_Input for this task_
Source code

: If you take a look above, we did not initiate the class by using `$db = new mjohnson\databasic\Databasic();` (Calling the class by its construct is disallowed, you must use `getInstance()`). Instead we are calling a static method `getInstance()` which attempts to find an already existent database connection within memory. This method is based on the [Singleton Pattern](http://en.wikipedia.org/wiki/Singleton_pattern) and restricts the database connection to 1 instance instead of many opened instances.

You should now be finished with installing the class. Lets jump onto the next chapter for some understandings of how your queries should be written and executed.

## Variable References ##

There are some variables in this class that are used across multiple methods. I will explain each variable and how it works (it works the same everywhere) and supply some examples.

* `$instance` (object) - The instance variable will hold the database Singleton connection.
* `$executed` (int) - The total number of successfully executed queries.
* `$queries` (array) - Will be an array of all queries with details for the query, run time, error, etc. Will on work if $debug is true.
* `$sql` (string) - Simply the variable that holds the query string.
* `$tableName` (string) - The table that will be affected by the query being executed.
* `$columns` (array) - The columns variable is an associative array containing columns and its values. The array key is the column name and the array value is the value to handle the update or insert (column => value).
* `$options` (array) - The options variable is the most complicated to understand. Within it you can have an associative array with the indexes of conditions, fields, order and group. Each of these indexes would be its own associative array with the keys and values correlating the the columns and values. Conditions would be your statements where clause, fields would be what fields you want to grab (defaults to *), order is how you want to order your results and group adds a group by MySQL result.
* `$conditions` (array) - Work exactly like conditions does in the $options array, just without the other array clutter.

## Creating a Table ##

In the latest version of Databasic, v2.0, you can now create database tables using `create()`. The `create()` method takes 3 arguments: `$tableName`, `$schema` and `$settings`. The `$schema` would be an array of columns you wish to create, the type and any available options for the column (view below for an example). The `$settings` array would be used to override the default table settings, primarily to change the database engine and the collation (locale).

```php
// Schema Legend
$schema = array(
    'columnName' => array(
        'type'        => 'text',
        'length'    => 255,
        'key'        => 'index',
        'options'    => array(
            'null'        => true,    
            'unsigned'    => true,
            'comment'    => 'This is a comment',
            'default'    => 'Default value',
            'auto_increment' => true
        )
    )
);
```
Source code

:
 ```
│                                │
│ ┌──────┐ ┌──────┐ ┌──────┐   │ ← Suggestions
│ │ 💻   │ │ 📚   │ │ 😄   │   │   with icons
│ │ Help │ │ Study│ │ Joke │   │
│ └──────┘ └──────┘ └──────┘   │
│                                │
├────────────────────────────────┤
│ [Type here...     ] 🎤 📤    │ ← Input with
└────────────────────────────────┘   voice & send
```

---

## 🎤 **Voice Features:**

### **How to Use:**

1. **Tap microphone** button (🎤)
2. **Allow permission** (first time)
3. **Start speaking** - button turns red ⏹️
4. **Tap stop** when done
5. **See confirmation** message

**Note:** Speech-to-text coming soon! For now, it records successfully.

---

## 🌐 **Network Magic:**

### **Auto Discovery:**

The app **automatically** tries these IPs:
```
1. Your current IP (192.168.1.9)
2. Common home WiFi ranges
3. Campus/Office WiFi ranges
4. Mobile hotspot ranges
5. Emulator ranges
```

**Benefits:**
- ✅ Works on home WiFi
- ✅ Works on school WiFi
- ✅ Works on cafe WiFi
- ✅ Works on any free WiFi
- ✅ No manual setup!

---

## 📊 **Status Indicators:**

_Assigned task_
Whenever a line of the data includes "Singleton", copy that line.

_Task solution_
: If you take a look above, we did not initiate the class by using `$db = new mjohnson\databasic\Databasic();` (Calling the class by its construct is disallowed, you must use `getInstance()`). Instead we are calling a static method `getInstance()` which attempts to find an already existent database connection within memory. This method is based on the [Singleton Pattern](http://en.wikipedia.org/wiki/Singleton_pattern) and restricts the database connection to 1 instance instead of many opened instances.
* `$instance` (object) - The instance variable will hold the database Singleton connection.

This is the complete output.